Negative thermal expansion in magnetic materials

By virtue of the unique advantages of compensating and controlling thermal expansion, negative thermal expansion (NTE) materials have attracted great attention and have gained rapid development in the last two decades. The history of NTE can be traced back to the discovery of magnetic Invar alloy in 1897. Due to the complexity and variability of magnetism, studies on the magnetic NTE materials, including the discovery of new materials, the controllable thermal expansion, and the origin of magnetic NTE, have never stopped for more than one century. In this review, we will summarize the progress in the magnetic NTE materials from the prototype Invar alloys to the recently discovered materials such as Mn-based antiperovskites, Laves phases, La(Fe, Si)13, Mn3Ge, R2Fe17, R(Fe,V)12, and R2Fe14B (R = rare earth elements). Based on the variable magnetic transition types, the magnetic NTE materials are reviewed in detail from magnetic and crystal structures, NTE properties, and mechanisms. The main mechanisms of the NTE of magnetic materials are summarized for the first time, including order-to-disorder transition, the change of local moment, metamagnetic transition, short-range magnetic ordering, structural phase transition, and the coexistence of magnetic phases.

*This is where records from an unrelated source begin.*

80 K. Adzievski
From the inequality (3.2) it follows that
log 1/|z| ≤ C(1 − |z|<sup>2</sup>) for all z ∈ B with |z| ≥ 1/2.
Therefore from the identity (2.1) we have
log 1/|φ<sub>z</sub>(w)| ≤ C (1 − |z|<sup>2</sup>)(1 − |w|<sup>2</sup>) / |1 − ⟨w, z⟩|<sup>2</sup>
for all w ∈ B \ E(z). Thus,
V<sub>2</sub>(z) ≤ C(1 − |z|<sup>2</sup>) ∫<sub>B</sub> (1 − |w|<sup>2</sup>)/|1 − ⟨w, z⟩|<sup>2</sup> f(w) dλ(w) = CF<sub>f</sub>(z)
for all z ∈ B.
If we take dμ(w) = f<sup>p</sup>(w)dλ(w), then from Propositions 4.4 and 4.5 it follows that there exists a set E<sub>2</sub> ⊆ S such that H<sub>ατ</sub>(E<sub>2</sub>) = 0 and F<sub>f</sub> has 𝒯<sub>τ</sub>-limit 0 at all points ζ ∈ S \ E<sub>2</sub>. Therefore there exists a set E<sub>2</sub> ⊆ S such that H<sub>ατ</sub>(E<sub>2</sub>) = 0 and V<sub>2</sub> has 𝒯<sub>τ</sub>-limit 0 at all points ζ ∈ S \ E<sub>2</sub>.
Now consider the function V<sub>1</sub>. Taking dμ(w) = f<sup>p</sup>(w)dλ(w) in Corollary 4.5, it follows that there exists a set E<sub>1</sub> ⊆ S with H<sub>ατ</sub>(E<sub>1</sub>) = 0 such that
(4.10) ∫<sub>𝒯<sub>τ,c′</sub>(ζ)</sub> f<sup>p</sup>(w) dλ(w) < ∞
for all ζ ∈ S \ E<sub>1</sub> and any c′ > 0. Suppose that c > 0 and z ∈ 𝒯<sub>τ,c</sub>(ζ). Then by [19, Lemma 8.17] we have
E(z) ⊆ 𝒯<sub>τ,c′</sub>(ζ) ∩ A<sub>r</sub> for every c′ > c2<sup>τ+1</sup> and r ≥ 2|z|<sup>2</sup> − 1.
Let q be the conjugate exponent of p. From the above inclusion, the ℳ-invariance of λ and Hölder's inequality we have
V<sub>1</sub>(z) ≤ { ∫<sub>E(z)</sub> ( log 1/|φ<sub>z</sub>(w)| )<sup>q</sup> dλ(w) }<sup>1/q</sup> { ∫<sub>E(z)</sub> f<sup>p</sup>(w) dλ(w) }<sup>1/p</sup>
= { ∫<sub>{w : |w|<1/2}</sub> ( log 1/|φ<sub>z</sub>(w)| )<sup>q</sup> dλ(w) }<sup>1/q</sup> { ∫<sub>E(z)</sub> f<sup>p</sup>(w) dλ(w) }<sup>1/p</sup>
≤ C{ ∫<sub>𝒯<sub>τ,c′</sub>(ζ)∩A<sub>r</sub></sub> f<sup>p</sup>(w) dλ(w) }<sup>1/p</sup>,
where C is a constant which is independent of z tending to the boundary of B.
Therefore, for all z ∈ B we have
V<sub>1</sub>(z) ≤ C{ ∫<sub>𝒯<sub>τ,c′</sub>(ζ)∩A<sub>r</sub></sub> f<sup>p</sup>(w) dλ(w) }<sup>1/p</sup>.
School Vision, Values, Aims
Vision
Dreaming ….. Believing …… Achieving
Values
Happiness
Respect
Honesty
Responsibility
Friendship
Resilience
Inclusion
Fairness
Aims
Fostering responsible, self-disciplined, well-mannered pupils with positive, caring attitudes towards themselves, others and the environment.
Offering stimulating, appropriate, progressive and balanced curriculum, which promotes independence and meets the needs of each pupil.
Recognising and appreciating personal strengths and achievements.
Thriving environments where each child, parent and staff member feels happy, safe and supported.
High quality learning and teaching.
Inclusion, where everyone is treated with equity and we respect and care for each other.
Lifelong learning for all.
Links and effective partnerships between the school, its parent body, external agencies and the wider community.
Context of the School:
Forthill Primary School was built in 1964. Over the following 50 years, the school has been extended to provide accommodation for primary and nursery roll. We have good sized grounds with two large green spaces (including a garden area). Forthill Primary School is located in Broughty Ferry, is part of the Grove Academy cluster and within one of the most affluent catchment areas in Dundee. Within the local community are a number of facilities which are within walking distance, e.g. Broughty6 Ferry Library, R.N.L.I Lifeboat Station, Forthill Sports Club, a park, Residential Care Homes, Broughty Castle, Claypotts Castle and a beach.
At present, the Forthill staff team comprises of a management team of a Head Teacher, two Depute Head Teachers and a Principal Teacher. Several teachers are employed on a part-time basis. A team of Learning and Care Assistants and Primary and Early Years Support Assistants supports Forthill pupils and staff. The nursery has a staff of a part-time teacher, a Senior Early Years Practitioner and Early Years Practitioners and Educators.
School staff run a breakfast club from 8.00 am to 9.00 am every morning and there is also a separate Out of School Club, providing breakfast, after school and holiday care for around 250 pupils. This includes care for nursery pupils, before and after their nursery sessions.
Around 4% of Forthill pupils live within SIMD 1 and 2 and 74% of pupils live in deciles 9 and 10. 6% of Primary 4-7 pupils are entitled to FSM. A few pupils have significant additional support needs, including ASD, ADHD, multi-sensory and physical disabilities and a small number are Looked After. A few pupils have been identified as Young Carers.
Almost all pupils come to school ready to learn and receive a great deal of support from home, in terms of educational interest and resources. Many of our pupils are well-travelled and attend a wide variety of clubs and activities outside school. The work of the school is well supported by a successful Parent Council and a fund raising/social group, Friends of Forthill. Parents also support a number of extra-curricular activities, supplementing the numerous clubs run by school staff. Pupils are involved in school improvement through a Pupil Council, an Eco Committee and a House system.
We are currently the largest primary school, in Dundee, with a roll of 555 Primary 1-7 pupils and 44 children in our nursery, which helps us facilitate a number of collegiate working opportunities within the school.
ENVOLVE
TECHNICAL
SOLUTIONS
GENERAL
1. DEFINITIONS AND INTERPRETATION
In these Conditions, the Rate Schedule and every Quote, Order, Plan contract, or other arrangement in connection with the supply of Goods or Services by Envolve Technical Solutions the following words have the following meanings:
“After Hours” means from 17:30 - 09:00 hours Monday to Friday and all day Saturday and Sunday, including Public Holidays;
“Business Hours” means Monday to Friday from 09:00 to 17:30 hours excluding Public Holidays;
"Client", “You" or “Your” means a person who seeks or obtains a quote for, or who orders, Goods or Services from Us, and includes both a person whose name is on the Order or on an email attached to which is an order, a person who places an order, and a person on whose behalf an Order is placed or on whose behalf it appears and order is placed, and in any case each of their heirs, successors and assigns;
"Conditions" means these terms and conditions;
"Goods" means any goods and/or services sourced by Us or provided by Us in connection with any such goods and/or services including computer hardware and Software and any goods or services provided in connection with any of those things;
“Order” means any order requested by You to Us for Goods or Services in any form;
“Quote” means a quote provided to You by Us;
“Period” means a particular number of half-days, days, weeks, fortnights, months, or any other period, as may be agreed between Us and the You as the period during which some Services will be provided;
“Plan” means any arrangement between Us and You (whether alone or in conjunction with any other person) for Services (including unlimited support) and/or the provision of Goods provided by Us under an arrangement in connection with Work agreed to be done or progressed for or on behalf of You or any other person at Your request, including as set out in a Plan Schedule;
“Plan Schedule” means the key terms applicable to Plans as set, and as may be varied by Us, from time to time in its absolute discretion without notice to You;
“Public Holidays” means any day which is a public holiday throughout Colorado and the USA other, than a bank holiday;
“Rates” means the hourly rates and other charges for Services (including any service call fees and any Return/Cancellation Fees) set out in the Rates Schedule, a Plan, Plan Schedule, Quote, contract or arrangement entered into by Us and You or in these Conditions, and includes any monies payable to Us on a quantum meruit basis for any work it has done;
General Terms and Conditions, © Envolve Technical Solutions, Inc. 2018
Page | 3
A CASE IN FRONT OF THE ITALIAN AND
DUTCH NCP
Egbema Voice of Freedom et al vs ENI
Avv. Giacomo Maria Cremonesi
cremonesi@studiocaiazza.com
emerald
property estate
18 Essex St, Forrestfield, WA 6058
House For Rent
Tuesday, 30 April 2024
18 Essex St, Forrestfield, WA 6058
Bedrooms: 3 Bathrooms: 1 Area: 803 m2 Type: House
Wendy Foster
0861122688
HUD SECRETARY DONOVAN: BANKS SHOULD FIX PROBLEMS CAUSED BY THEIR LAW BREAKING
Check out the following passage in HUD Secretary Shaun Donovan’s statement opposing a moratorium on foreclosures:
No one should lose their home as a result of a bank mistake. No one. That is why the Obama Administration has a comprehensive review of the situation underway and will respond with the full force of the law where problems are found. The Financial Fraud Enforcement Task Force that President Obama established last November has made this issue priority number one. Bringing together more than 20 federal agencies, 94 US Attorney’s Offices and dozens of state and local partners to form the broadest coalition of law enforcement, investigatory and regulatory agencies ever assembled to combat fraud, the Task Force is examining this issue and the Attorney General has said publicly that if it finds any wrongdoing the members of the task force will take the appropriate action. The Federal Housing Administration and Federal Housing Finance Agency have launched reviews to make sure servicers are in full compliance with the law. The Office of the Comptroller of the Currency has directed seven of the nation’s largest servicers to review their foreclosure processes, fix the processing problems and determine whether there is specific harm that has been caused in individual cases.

The NTE properties of magnetic materials can be controlled by adjusting magnetic exchange interaction via the methods of chemical substitution, nanocrystallization, external field, and interstitial atoms. More importantly, by enhancing the negative contribution of the magnetic transition to thermal expansion, the new magnetic NTE materials can be found from the normal positive thermal expansion materials. This review will be helpful for the design of novel magnetic NTE materials, the control of thermal expansion properties, and the understandings of magnetic NTE mechanisms.

Automated summary

The review summarizes the progress in magnetic NTE materials from Invar alloys to newly discovered materials like Mn-based antiperovskites, Laves phases, La(Fe, Si)13, Mn3Ge, R2Fe17, R(Fe,V)12, and R2Fe14B (R = rare earth elements). The NTE properties of magnetic materials can be controlled by adjusting magnetic exchange interaction through methods like chemical substitution, nanocrystallization, external field, and interstitial atoms. The main mechanisms of NTE of magnetic materials, including order-to-disorder transition, change of local moment, metamagnetic transition, short-range magnetic ordering, structural phase transition, and coexistence of magnetic phases, are summarized.